M. Viliūnas. I have always been interested in this subject. Engineering activity in electronics is closely related to embedded systems, and lately, it has been especially promising area with a strong growth potential. It would be hard to find an area where these systems would not be applied. The mission of embedded systems is to make every device more functional and efficient. As regards our work, we aim to develop more efficient solar batteries. Let’s say the declared efficiency of sun battery is approx 15 percent. This means that given optimum load we obtain this high efficiency. However, if sun battery charges accumulator, or when it is connected to some other user of energy, then only a part of generated energy is obtained depending on lightness, battery temperature and load characteristics. This is because that the maximum energy is obtained only given certain load impedance. Therefore, we need a device that obtains maximum amount of energy and transmits it to the user.

Is the optimum load required to ensure the transmission?

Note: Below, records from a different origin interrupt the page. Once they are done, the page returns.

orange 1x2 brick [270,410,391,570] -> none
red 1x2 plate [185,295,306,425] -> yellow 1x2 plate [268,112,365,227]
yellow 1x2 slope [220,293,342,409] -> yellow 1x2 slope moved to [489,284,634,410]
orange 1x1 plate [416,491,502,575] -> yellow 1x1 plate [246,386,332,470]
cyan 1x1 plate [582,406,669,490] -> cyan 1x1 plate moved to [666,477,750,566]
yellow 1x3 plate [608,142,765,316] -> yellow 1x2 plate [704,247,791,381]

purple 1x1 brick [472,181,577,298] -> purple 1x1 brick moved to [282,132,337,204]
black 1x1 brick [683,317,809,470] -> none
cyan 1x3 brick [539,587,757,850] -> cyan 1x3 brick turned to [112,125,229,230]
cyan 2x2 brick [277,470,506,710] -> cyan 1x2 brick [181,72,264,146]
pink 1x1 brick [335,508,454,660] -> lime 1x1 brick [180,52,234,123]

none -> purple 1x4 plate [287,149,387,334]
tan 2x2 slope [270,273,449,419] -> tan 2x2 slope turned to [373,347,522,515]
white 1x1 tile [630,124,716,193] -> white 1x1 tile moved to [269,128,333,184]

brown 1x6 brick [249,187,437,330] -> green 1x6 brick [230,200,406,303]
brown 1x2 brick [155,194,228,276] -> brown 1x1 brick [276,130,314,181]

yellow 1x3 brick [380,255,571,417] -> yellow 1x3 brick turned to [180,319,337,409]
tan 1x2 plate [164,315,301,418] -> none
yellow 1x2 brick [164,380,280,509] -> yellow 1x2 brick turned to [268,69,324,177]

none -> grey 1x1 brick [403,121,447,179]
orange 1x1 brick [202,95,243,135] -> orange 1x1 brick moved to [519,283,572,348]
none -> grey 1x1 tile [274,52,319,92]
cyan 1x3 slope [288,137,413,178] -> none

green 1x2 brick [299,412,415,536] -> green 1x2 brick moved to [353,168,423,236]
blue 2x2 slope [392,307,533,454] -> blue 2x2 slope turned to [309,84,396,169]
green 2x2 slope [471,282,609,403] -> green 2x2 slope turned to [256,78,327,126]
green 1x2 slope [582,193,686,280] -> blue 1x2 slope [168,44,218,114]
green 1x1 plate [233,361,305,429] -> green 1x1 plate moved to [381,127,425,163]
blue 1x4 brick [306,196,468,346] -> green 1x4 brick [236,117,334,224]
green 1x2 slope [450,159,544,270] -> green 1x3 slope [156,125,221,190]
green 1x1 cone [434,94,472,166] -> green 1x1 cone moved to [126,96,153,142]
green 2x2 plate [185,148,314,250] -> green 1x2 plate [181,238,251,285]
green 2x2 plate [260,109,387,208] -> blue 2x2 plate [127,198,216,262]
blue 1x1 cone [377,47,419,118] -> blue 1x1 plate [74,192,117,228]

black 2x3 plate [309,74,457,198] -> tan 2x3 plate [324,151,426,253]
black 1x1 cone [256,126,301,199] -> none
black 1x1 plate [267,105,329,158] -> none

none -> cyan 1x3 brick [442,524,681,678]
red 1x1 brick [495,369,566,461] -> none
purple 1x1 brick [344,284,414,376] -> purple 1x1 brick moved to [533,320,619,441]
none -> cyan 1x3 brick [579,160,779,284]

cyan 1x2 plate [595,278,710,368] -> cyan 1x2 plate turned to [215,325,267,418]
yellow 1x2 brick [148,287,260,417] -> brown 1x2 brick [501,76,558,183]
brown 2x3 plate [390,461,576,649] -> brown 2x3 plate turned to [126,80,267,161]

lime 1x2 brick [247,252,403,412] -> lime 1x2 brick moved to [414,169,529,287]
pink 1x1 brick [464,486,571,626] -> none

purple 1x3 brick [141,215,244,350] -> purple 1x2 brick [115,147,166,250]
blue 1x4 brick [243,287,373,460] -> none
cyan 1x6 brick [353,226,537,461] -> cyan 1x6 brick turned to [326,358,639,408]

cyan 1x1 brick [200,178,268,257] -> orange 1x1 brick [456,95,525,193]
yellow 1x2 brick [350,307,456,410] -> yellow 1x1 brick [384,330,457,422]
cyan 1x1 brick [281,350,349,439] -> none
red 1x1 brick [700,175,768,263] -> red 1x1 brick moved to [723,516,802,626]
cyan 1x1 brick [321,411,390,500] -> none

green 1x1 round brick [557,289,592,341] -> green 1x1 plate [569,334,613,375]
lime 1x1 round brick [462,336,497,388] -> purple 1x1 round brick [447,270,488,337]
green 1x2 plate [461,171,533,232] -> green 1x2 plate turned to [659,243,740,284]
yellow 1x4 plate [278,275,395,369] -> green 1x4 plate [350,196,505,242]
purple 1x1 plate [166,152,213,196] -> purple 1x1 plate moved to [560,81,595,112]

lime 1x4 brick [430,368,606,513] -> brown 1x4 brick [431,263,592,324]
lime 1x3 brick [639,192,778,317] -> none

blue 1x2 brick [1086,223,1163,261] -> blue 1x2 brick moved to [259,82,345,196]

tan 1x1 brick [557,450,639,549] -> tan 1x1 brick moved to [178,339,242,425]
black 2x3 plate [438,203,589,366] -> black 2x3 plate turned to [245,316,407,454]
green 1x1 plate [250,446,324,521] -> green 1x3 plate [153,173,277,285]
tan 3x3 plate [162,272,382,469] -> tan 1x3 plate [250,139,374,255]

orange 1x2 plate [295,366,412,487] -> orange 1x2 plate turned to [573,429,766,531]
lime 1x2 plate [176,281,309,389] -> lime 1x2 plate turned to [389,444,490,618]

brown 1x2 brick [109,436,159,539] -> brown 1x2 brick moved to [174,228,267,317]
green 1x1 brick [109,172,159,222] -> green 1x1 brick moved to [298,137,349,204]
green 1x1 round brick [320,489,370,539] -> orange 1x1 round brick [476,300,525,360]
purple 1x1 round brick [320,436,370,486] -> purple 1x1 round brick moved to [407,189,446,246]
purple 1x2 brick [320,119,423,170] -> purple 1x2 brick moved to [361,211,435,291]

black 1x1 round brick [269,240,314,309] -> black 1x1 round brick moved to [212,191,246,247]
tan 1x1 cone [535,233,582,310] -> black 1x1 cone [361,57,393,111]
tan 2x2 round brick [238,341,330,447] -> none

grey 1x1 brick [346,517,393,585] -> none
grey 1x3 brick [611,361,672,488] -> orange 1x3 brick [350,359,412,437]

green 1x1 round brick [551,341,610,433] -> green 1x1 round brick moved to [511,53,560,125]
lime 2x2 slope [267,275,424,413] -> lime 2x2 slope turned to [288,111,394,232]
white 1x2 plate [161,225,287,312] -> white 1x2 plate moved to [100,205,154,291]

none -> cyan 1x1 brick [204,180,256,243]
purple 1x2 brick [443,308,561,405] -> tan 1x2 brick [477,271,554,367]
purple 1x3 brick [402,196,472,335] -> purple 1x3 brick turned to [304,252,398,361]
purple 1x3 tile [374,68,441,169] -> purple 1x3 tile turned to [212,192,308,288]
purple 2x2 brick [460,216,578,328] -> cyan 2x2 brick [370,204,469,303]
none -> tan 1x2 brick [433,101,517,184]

M. Viliūnas. Yes, it is. As a result, development of optimum power controllers is gaining more and more importance. Certain devices are required to significantly increase energy efficiency though it may seem they will not do anything new.

So this is where the contribution of embedded systems begins?

M. Viliūnas. Correct. An embedded system must calculate all the modes, and “know” how the solar battery works to give it certain load. Based on this information, an optimum operation mode may be selected. Moreover, an embedded system may store data on the power generated and the condition of the solar battery, and given mechanical facilities, it could direct solar battery towards obtaining the maximum power.

In general, embedded systems can be applied almost everywhere where electricity is used. Let’s take a toothbrush as an example. Its individual parts are rotating, vibrate, clean teeth, but this device can also perform other advanced features: measure time and load, and adjust operation of the device based on this information. Embedded systems come in handy in cases where you need to think about how to optimally use various equipment, appliances or devices, and adjust the work accordingly. If we want to use the potential of the device to a maximum we attempt to embed a certain additional system that controls the device to ensure its optimum operation.

Can it also provide some new functions? For example, connecting certain additional tools?

M. Viliūnas. An embedded system is like “brain” for a device. With new “brain”, device can acquire additional features. In such cases, I mostly work with “brains” rather than with tools. Nevertheless, a designer, engineer, or a physicist must have sufficient knowledge about the tools, otherwise the “brain” will do not what they have to do.